David Holdsworth, Charity Commission CEO, said; “We have been able to offer public assurance that the Garden Bridge Trust is meeting its obligations as a registered charity and that it has the proper financial controls in place. We are aware of the considerable public debate regarding this project. Our role is not to comment on the merits of the project but to assess concerns about its governance and ensure it is compliant with the legal framework for charities.”

[edit] April 2017

Dame Margaret Hodge, who was commissioned by Sadiq Khan to investigate the project, published her review in which she called for the project to be scrapped.

She wrote that:

"Value for money for the taxpayer has not been secured. It would be better for the taxpayer to accept the financial loss of cancelling the project than to risk the potential uncertain additional costs to the public purse if the project proceeds.

"In the present climate, with continuing pressures on public spending, it is difficult to justify further public investment in the Garden Bridge.

"I would urge the Mayor not to sign any guarantees until it is confirmed that the private capital and revenue monies have been secured by the Garden Bridge Trust."

Her report also found:

  • The Trust has lost two major private donors and has had no new pledges since August 2016.
  • Very little progress has been made on raising money to fund maintenance of the completed bridge.
  • There was not an open, fair and competitive process for two of the procurements so far undertaken.

The Garden Bridge Trust responded in a letter to Hodge, rejecting her criticisms. The Trust Chairman, Labour Peer Mervyn Davies said; “over three quarters of Londoners support the bridge being built” and suggested to her that her conclusion that the bridge should be scrapped was “based almost entirely on your own opinion and the word of others who have expressed a view, rather than on the word of those with technical expertise in this field”.

[edit] March 2018

On 1 March 2018, the former Mayor Boris Johnson appeared before a London assembly committee to face questions over the support he gave to the project during his time as Mayor. A senior lawyer from Underwoods solicitors said that he could be investigated for misconduct in public office if it is shown that he applied political pressure which played a role in the loss of more than £40m of public money.

● **Problem description**: Name every person identified by name in the Garden Bridge passage above.

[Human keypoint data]

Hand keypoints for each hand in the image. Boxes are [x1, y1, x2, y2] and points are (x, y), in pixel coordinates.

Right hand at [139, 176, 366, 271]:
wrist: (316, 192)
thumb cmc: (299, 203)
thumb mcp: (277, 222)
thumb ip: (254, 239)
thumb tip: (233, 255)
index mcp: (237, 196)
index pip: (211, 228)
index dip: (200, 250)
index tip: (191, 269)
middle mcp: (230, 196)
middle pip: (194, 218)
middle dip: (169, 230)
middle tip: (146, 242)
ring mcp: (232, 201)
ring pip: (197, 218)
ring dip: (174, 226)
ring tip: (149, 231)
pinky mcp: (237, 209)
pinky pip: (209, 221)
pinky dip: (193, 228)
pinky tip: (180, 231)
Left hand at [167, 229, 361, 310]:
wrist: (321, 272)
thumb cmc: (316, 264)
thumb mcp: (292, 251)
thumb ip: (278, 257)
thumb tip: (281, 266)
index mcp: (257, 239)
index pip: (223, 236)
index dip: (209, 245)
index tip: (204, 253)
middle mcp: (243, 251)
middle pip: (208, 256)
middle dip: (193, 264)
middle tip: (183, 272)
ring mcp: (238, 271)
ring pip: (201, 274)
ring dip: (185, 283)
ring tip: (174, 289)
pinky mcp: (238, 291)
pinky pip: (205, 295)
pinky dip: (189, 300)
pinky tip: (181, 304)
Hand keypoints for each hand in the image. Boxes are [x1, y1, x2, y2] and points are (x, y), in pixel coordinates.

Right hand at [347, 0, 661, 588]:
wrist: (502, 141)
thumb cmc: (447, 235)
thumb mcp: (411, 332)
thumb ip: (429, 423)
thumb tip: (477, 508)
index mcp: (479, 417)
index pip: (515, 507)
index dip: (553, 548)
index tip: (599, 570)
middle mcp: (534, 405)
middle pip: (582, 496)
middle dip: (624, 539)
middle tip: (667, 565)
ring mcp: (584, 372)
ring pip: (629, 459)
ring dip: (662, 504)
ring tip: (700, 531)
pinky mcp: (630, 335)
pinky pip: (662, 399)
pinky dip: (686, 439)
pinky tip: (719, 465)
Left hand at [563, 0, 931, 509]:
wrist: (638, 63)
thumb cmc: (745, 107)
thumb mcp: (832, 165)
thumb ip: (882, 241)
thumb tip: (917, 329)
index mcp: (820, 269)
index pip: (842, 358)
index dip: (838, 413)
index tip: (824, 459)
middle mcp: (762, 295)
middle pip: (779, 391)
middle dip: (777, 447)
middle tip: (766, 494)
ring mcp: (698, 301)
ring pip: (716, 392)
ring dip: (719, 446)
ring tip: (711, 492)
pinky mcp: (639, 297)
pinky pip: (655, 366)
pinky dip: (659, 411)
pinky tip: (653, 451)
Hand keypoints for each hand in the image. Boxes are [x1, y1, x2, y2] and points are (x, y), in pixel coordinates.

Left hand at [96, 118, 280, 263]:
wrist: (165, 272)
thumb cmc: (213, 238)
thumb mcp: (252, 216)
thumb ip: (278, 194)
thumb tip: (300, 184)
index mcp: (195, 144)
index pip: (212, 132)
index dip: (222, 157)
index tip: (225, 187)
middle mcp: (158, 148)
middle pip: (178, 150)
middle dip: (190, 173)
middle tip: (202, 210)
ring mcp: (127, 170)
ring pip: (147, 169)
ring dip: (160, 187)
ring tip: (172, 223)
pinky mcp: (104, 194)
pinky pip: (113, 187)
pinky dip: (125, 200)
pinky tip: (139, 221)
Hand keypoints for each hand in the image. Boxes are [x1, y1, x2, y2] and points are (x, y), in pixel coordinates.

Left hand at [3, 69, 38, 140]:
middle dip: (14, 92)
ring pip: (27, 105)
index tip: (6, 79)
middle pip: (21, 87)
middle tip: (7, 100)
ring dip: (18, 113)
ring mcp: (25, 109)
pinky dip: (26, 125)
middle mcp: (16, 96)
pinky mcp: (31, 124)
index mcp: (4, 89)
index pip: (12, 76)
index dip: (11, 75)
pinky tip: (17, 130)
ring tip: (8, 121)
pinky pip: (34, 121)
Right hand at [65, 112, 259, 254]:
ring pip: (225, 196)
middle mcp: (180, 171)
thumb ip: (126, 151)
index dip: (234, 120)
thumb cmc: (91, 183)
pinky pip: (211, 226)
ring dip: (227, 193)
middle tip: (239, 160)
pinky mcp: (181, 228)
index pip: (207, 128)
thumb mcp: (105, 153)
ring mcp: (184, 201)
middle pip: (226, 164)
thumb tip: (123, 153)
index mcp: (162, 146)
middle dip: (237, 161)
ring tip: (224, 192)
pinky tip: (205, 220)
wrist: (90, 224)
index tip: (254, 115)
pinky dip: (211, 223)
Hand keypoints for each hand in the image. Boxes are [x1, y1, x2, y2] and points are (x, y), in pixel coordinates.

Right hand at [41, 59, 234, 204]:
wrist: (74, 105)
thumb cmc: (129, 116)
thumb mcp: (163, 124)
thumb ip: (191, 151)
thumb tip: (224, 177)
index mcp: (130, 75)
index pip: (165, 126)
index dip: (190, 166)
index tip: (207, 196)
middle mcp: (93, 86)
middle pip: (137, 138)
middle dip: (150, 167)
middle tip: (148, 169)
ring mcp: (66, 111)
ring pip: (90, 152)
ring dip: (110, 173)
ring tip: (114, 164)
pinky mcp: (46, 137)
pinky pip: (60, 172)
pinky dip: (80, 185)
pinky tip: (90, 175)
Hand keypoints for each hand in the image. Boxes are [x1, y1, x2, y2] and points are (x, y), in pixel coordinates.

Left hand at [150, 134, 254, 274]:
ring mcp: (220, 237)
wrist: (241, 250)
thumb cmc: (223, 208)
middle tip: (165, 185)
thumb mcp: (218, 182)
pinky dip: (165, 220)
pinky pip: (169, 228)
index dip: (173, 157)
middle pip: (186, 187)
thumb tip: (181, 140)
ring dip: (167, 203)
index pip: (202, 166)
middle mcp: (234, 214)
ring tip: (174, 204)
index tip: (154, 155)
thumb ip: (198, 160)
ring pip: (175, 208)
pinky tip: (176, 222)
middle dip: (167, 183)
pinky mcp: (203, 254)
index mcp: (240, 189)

● **Answer section**: David Holdsworth, Margaret Hodge, Sadiq Khan, Mervyn Davies, Boris Johnson